Susanna Leonard Hill has a feature on her blog called Perfect Picture Book Friday. It is a list of “perfect” picture books recommended by all sorts of people. I chose this book because it really shows how we need to look inside of a person, and not judge by appearance or expect them to be a certain way.
Red:A Crayon’s Story
Written and Illustrated by: Michael Hall
Hardcover: 40 pages ages 4+
Published by: Greenwillow Books on February 3, 2015
Theme/Topic: Being yourself
Opening and Synopsis:
Opening – “He was red.”
Synopsis (from publisher) – “Red has a bright red label, but he is, in fact, blue. His teacher tries to help him be red (let’s draw strawberries!), his mother tries to help him be red by sending him out on a playdate with a yellow classmate (go draw a nice orange!), and the scissors try to help him be red by snipping his label so that he has room to breathe. But Red is miserable. He just can’t be red, no matter how hard he tries! Finally, a brand-new friend offers a brand-new perspective, and Red discovers what readers have known all along. He’s blue!

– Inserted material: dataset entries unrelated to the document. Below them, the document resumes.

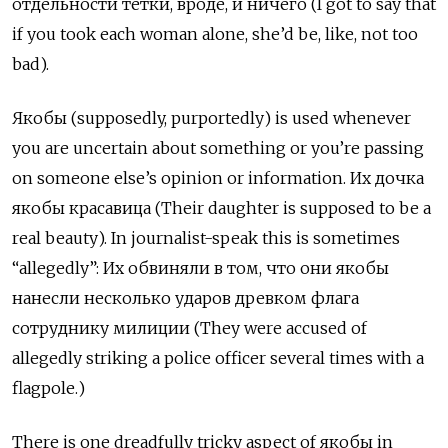
отдельности тётки, вроде, и ничего (I got to say that
if you took each woman alone, she’d be, like, not too
bad).
Якобы
(supposedly, purportedly) is used whenever
you are uncertain about something or you’re passing
on someone else’s opinion or information.
Их дочка
якобы красавица (Their daughter is supposed to be a
real beauty). In journalist-speak this is sometimes
“allegedly”: Их обвиняли в том, что они якобы
нанесли несколько ударов древком флага
сотруднику милиции (They were accused of
allegedly striking a police officer several times with a
flagpole.)
There is one dreadfully tricky aspect of якобы
in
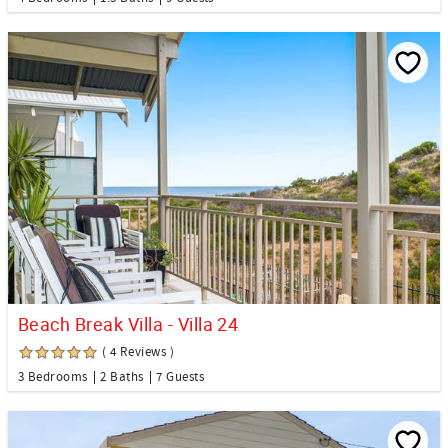
Beach Break Villa - Villa 24
( 4 Reviews )
3 Bedrooms
2 Baths
7 Guests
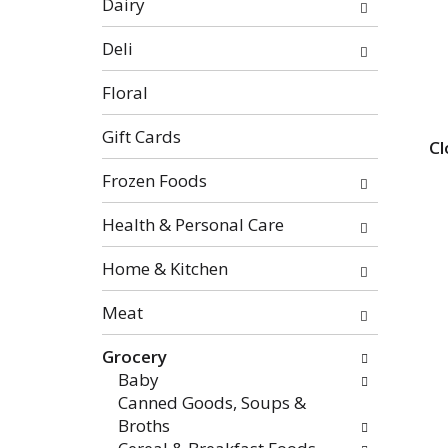
Dairy
categories
will
Deli
refresh
the
Floral
page
with
Gift Cards
Cl
new
Frozen Foods
results.
Health & Personal Care
Home & Kitchen
Meat
Grocery
Baby
Canned Goods, Soups &
Broths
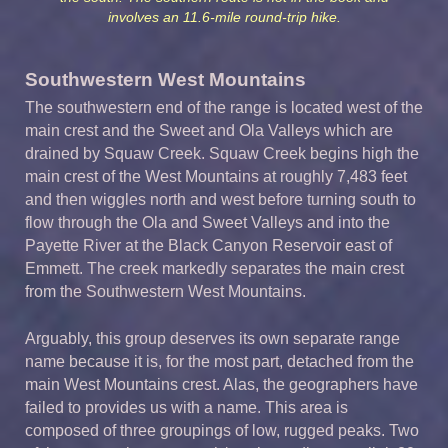
involves an 11.6-mile round-trip hike.
Southwestern West Mountains
The southwestern end of the range is located west of the
main crest and the Sweet and Ola Valleys which are
drained by Squaw Creek. Squaw Creek begins high the
main crest of the West Mountains at roughly 7,483 feet
and then wiggles north and west before turning south to
flow through the Ola and Sweet Valleys and into the
Payette River at the Black Canyon Reservoir east of
Emmett. The creek markedly separates the main crest
from the Southwestern West Mountains.
Arguably, this group deserves its own separate range
name because it is, for the most part, detached from the
main West Mountains crest. Alas, the geographers have
failed to provides us with a name. This area is
composed of three groupings of low, rugged peaks. Two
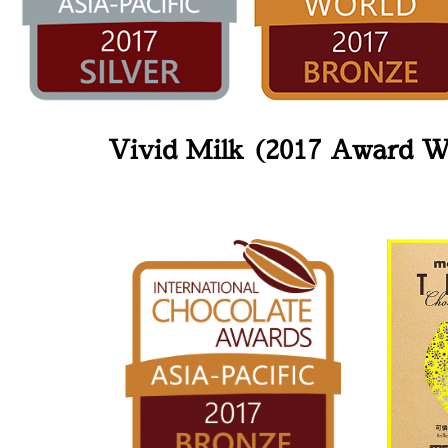
Vivid Milk (2017 Award W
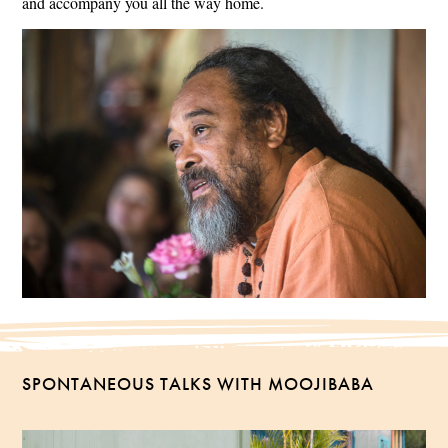
and accompany you all the way home.
SPONTANEOUS TALKS WITH MOOJIBABA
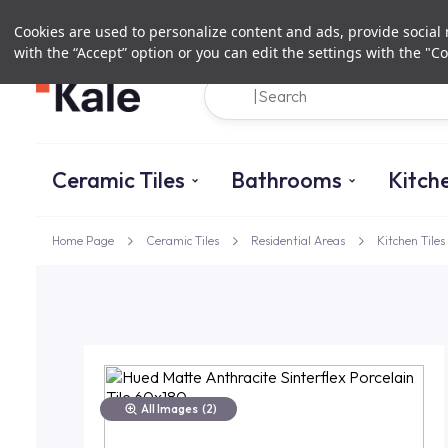
Cookies are used to personalize content and ads, provide social m
with the “Accept” option or you can edit the settings with the "Co
Ceramic Tiles
Bathrooms
Kitch
Home Page
Ceramic Tiles
Residential Areas
Kitchen Tiles
All Images
(2)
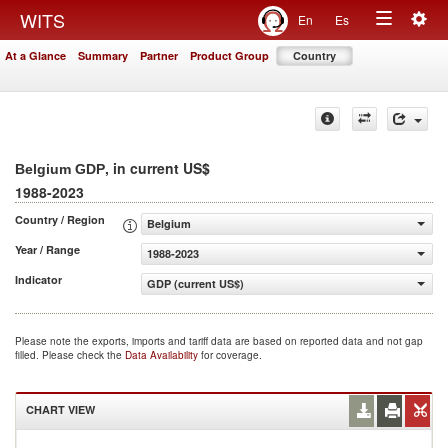
Togg
WITS
En
Es
Toggle
navig
At a Glance
Summary
Partner
Product Group
Country
navigation
, in current US$
Belgium GDP
1988-2023
Country / Region
Belgium
Year / Range
1988-2023
Indicator
GDP (current US$)
Please note the exports, imports and tariff data are based on reported data and not gap
filled. Please check the
Data Availability
for coverage.
CHART VIEW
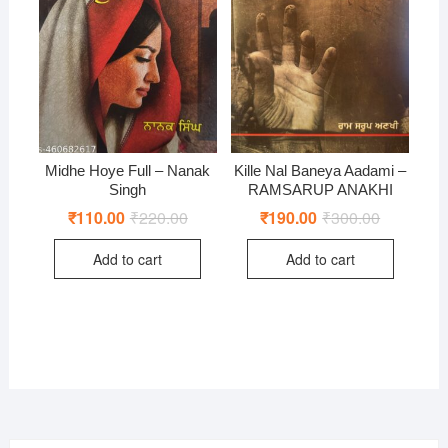
Midhe Hoye Full – Nanak
Kille Nal Baneya Aadami –
Singh
RAMSARUP ANAKHI
₹
110.00
₹
220.00
Original
Current
₹
190.00
₹
300.00
Original
Current
price
price
price
price
was:
is:
was:
is:
Add to cart
Add to cart
₹220.00.
₹110.00.
₹300.00.
₹190.00.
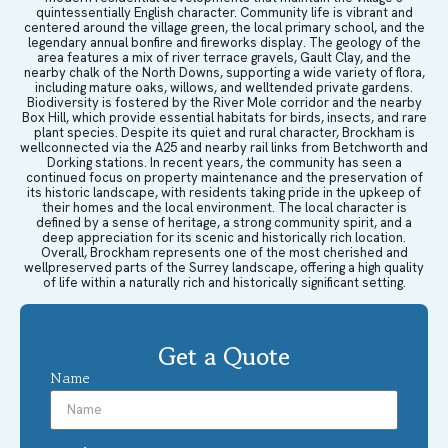
quintessentially English character. Community life is vibrant and
centered around the village green, the local primary school, and the
legendary annual bonfire and fireworks display. The geology of the
area features a mix of river terrace gravels, Gault Clay, and the
nearby chalk of the North Downs, supporting a wide variety of flora,
including mature oaks, willows, and welltended private gardens.
Biodiversity is fostered by the River Mole corridor and the nearby
Box Hill, which provide essential habitats for birds, insects, and rare
plant species. Despite its quiet and rural character, Brockham is
wellconnected via the A25 and nearby rail links from Betchworth and
Dorking stations. In recent years, the community has seen a
continued focus on property maintenance and the preservation of
its historic landscape, with residents taking pride in the upkeep of
their homes and the local environment. The local character is
defined by a sense of heritage, a strong community spirit, and a
deep appreciation for its scenic and historically rich location.
Overall, Brockham represents one of the most cherished and
wellpreserved parts of the Surrey landscape, offering a high quality
of life within a naturally rich and historically significant setting.
Get a Quote
Name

This funny, heartwarming, colorful picture book about finding the courage to be true to your inner self can be read on multiple levels, and it offers something for everyone!”
Red:A Crayon’s Story – Our Review
Why I liked this book- This seems the ultimate “be yourself” book. It shows that if you just judge by appearance, you can get an entirely different outlook than on what’s inside the “wrapper”. The illustrations are quirky and fun to look at. I like how the white page is really “paper” for the crayons to draw on. That was pretty cool. This is a wonderful book, and I was happy to review it. “Red” is a nice crayon who you care for. There is some humor in the story, because the reader instantly knows that Red is blue. This is a nice book for diversity teaching.
Activities and Resources-
There is a printable activity and teacher’s guise to go along with the books at the publisher’s website. Click HERE to get them.
Get some crayons and make an adventure for them! Or, have the crayons DRAW the adventure for them!
Or how about getting coloring pages and have kids color the pages colors that aren’t the “normal” colors for the picture – like this one – I think the woolly mammoth wants to be pink with a little brown.